The Heart Goes Last (Edelweis ARC)
Margaret Atwood
Nan A. Talese
I read Margaret Atwood’s Handmaid’s Tale a couple years after it was first published in 1985 and it’s one of those books that, because of life’s circumstances at the time, I’ll remember always. I remember feeling chilled when the narrator’s access to her credit cards and bank account was cut off—and realizing that I had (at the time) no credit card or checking account myself. With some Higher Up’s click of a mouse, the narrator’s ability to live independently was gone. And then she was obliterated. How much more power did I have, really?
Then there were Atwood’s short stories and Cat’s Eye and Alias Grace and her poetry, of course, but none ever spoke to me as clearly as her Handmaid’s Tale. So you can imagine my rush to read Atwood’s new novel The Heart Goes Last, another peek into our a dystopian future.
Described as “wittily funny” and “utterly brilliant” I found it neither–though it was intriguing, so I stayed with it. The 2008-ish U.S. economy has tanked and anarchy is just beginning to bare its ugly teeth. Stan and Charmaine are without jobs or home (they were foreclosed), and they’re living in their car, moving constantly to avoid roaming gangs and sleeping only in snatches. Charmaine does work a few hours in a dive bar; her best friends now are prostitutes who service their customers in the back room.

■ **Provided material**
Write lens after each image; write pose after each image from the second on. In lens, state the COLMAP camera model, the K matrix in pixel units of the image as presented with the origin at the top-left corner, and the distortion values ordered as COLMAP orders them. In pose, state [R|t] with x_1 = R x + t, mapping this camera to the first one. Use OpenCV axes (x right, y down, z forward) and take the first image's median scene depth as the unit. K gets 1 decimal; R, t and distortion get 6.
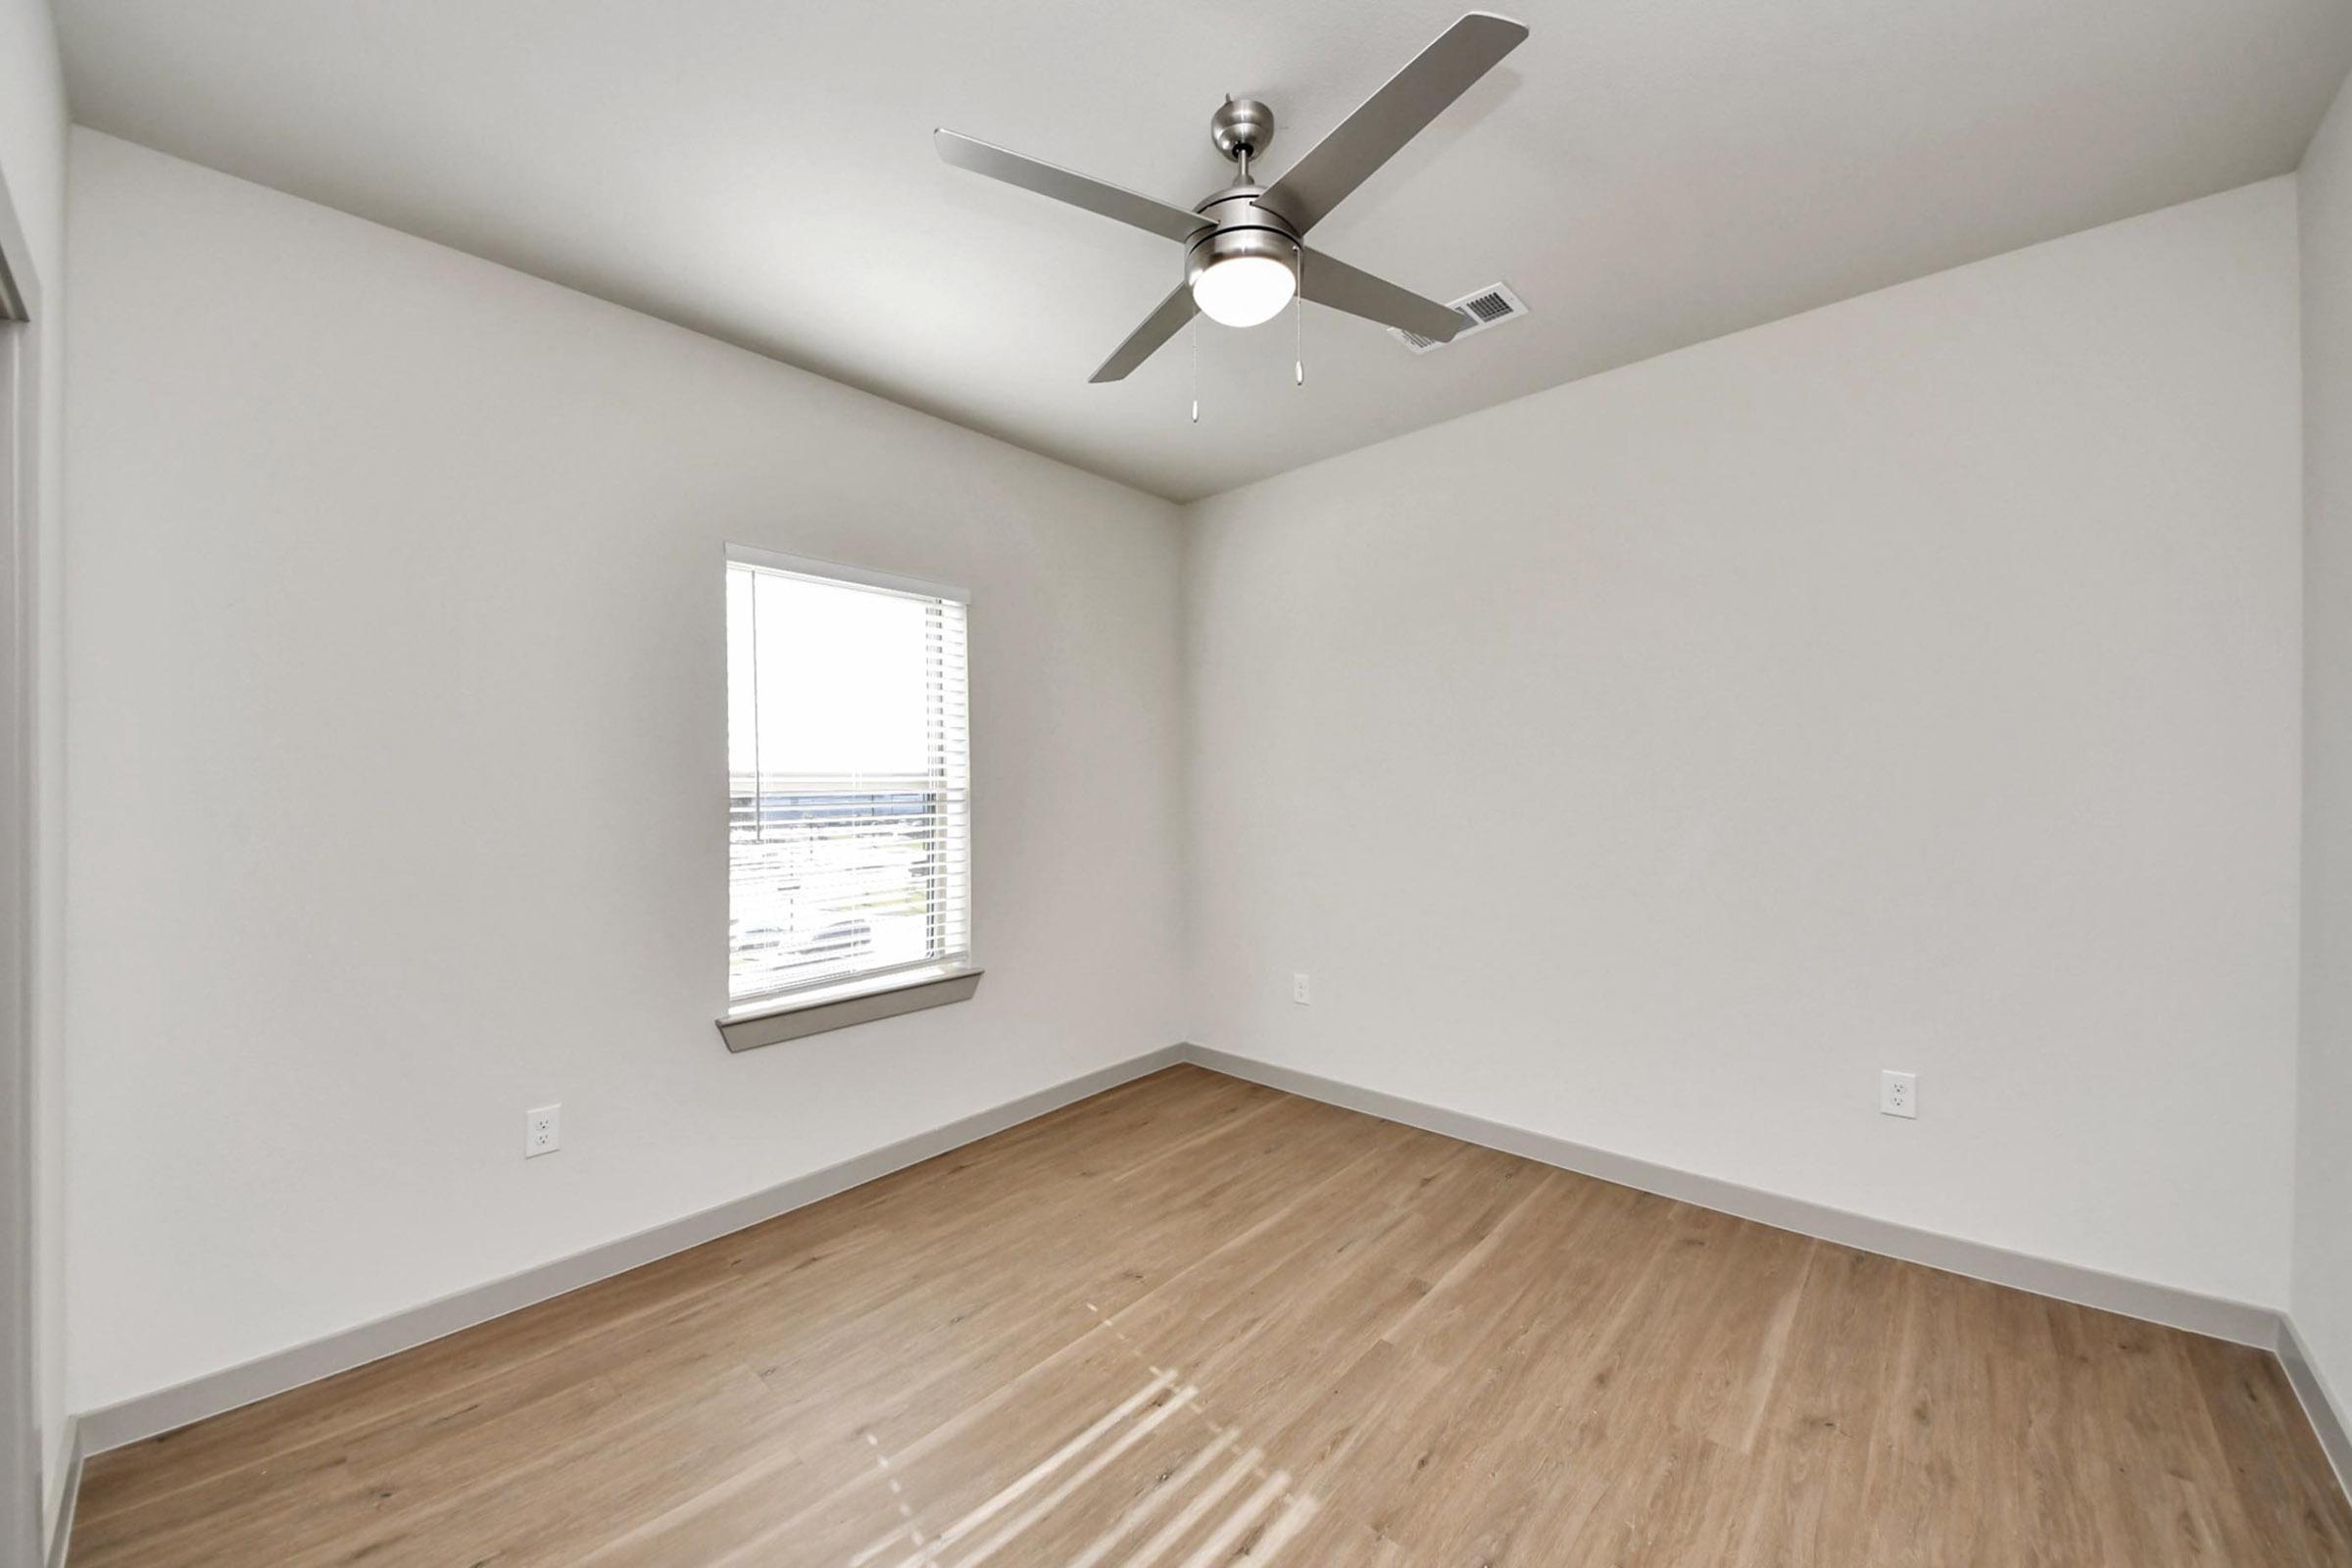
lens RADIAL K [[855.9, 0, 1157.2], [0, 855.9, 782.2], [0, 0, 1]] dist [0.011461, -0.010416]
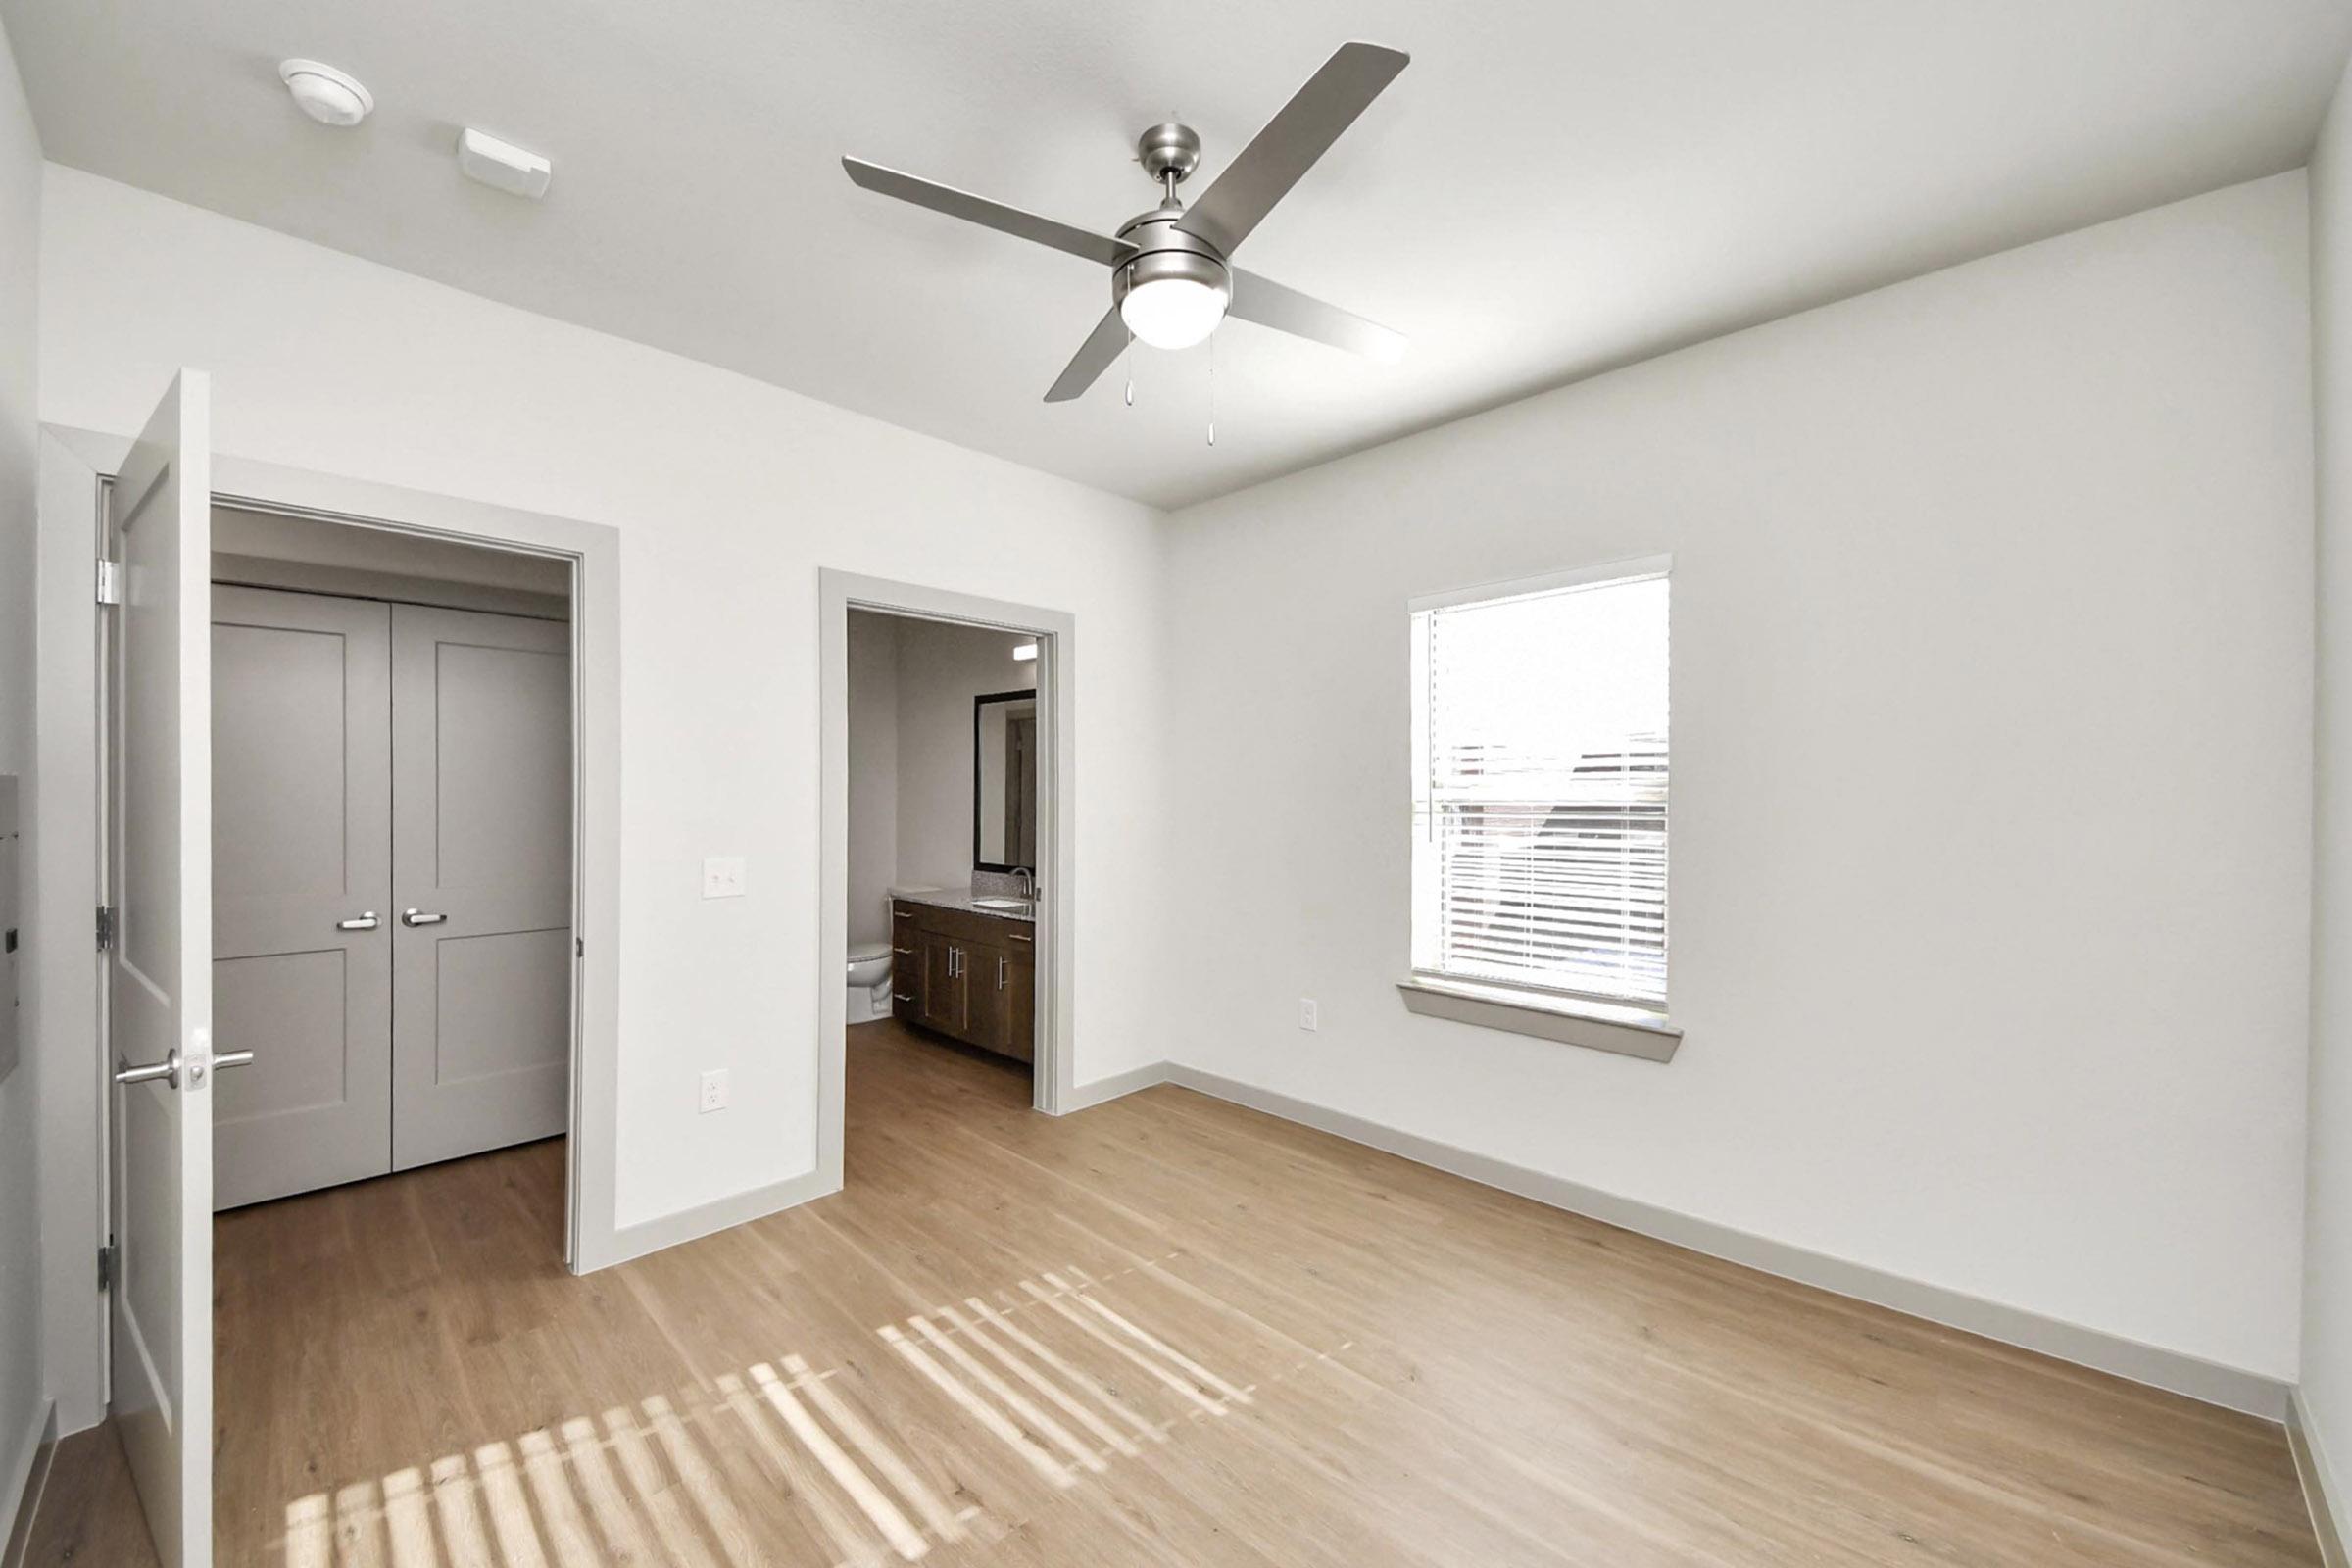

■ **Prompt A**
Reproduce the part of the book review that begins at the words "Then there were" and stops after "the back room.".
■ **Prompt B**
According to the book review, where does Charmaine work a few hours?
■ **Prompt C**
Extend the book review past its final sentence.

■ **Answer area A**
Then there were Atwood’s short stories and Cat’s Eye and Alias Grace and her poetry, of course, but none ever spoke to me as clearly as her Handmaid’s Tale. So you can imagine my rush to read Atwood’s new novel The Heart Goes Last, another peek into our a dystopian future.
Described as “wittily funny” and “utterly brilliant” I found it neither–though it was intriguing, so I stayed with it. The 2008-ish U.S. economy has tanked and anarchy is just beginning to bare its ugly teeth. Stan and Charmaine are without jobs or home (they were foreclosed), and they’re living in their car, moving constantly to avoid roaming gangs and sleeping only in snatches. Charmaine does work a few hours in a dive bar; her best friends now are prostitutes who service their customers in the back room.

■ **Answer area B**
She works a few hours in a dive bar.

■ **Answer area C**
So when Charmaine sees an ad on TV for the Positron Project in the town of Consilience. the couples decides they have nothing to lose. They board a bus for the complimentary trip, they’re wined and dined and put up in a nice hotel—hot showers! fresh bedsheets! wine with dinner! Not everyone gets in, mind you, but Stan and Charmaine fly through the series of workshops meant to weed out the undesirables.
If they make it, a house in the cute little 50s-era town of Consilience is theirs. The catch? They spend 30 days in the Positron Prison and 30 days as townspeople for the rest of their lives. Because there’s no leaving the Project once you sign on the dotted line. The town’s motto? “Do time now, buy time for our future. Cons + Resilience = Consilience”.
Yikes.
The rest of the novel is a collage of selective euthanasia and sex robots and Elvis impersonators and an attempted escape to Las Vegas, of all places! That, and some sort of sex imprinting brain surgery that backfires occasionally, leaving one woman with a fetish for a blue knit teddy bear. The Heart Goes Last is a little bit Truman Show, with a pinch of Stepford Wives and 1984, perhaps. (Here’s Atwood talking about the novel on NPR)
Originally written as a serial for the online publisher Byliner, the novel was entertaining—but The Heart Goes Last was no Handmaid’s Tale.